Jump to content

Rabin–Karp algorithm

From Wikipedia, the free encyclopedia
This is an old revision of this page, as edited by Watcher (talk | contribs) at 10:58, 28 May 2004 (big article about Rabin-Karp string search algorithm). The present address (URL) is a permanent link to this revision, which may differ significantly from the current revision.
(diff) ← Previous revision | Latest revision (diff) | Newer revision → (diff)

Rabin-Karp algorithm is a string searching algorithm that seeks a patter, i.e. a substring, within a text by using hashing. It is not widely used for single pattern matching, but is of considerable theoretical importance and is very effective for multiple pattern matching. Historically, it predates the very popular Knuth-Morris-Pratt algorithm. For text of length n and pattern of length m, its average and best case running time is proportional to n, but the worst case scenario is proportional to n*m, which is one of the reasons why it is not widely used.

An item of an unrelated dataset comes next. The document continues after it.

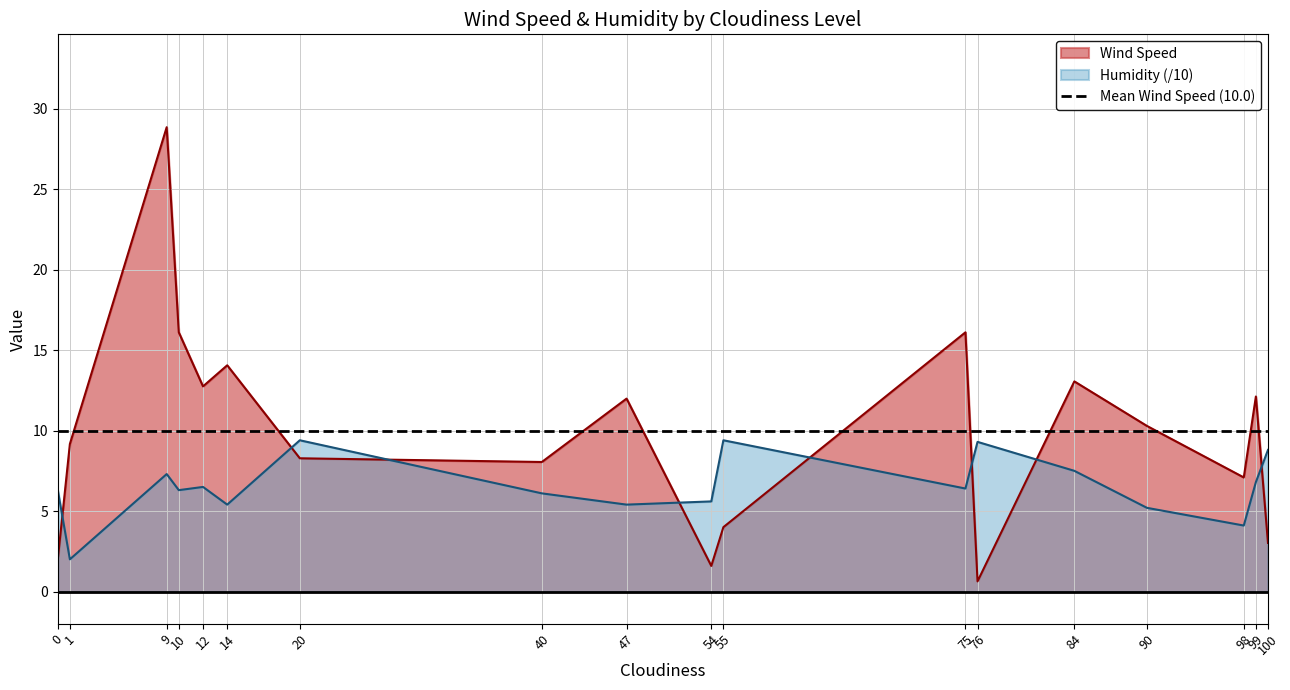

After their last crossing, which series has the higher values: Wind Speed or Humidity?

Humidity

Shifting substrings search and competing algorithms

The basic problem the algorithm addresses is finding a pattern (fixed substring) of length m within a text of length n, for example "sun" in "Hello sunshine in this vale of tears." By way of comparison of the algorithms, a naive brute force string searching algorithm involves aligning the first character of the pattern with the first character of the text and checking if the pattern matches the initial substring of equivalent length. If it does not match, the pattern is shifted right by 1 and the procedure is repeated, for a worst case running time of m*n. Knuth-Morris-Pratt-algorithm is an elegant elaboration on this naive algorithm that uses precomputed data to skip forward not by 1 character, but by as many as possible for the search to succeed.

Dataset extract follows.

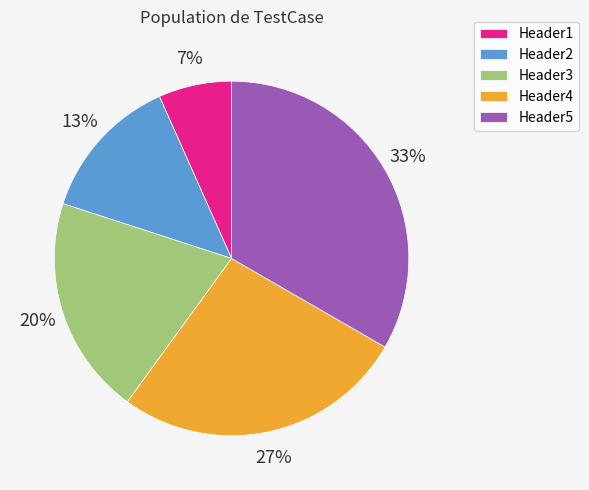

Combined, do Header5 and Header3 account for over 50%?

Yes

Rabin-Karp algorithm takes a very different approach. Rather than pursuing more sophisticated skipping, it seeks to speed up the testing of equality of the pattern to the substrings in the text by using hashing. Hashing a string means computing a numerical value from the value of its characters using some standard hash function (a very primitive one could involve multiplying the ASCII values of all of its characters together). Rabin-Karp exploits the fact that if 2 strings are equal, their hash values are also equal. Note that the converse of this statement is not valid, although good hash functions seek to reduce the number of such hash collisions. Rabin-Karp computes hash value of the pattern, and then goes through the text computing hash values of all of its substrings and checking whether or not the pattern's hash is equal to the substring hash, and advancing by 1 character every time. If the two numbers are indeed discovered to be equal, then the algorithm has to verify that the two string really are equal, rather than this being a fluke of the hashing scheme. It does so using regular string comparison. It is this verification that in the worst case can drag down algorithm performance down to the level of the naive string search. This general approach is sometimes referred to as the use of a virtual hash table.

Hash function used

The key to Rabin-Karp performance is the efficient computation of hash values of the successive substrings of the text. Rabin-Karp achieves this by treating every substring as a number in some base, the base being usually a big prime. For example, if the substring is "hi" and the base is 101, the hash value would be 104 * 101^1 + 105 * 101^0 = 10609 (ASCII of 'h' is 104 and of 'i' is 105). Technically, this algorithm is only similar to the true number in a non-decimal system representation, since for example we could have the "base" less than one of the "digits". See hash function for much more detailed discussion. The essential benefit achieved by such representation is that is is possible to compute the hash value of the next substring from the previous one by doing only a finite number of operations, independent of the substrings' length. For example, if we have text "abracadabra" and we are searching for a pattern of length 3, we can compute the hash of "bra" from the hash for "abr" (the previous substring) by subtracting the number added for the first 'a' of "abr", i.e. 97 * 101^2 (97 is ASCII for 'a' and 101 is the base we are using) and adding that for the last a of "bra", i.e. 97 * 101^0 = 97. If the substrings in question are long, this algorithm achieves great savings compared with many other hashing schemes. Theoretically, there exist other algorithms that could provide convenient recompution, e.g. multiplying together ASCII values of all characters so that shifting substring would only entail dividing by the first character and multiplying by the last. The limitation, however, is the limitations of the size of integer data type and the necessity of using modular arithmetic to scale down the hash results, for which see hash function article. Hence the number in arbitrary base hash function is the preferred one in Rabin-Karp.

Rabin-Karp is inferior to Knuth-Morris-Pratt algorithm, Boyer-Moore algorithm and other faster single pattern string search algorithms because of its slow worst case behavior. However, Rabin-Karp is an algorithm of choice for multiple pattern search. That is, if we want to find any of a large number, say k, fixed length patterns in a text, a variant Rabin-Karp that uses a hash table to check whether the hash of a given string belongs to a set of hash values of patterns we are looking for. Other algorithms can search for a single pattern in time order n, hence they will search for k patterns in time order n*k. The variant Rabin-Karp will still work in time order n in the best and average case because a hash table allows to check whether or not substring hash equals any of the pattern hashes in order of 1 time.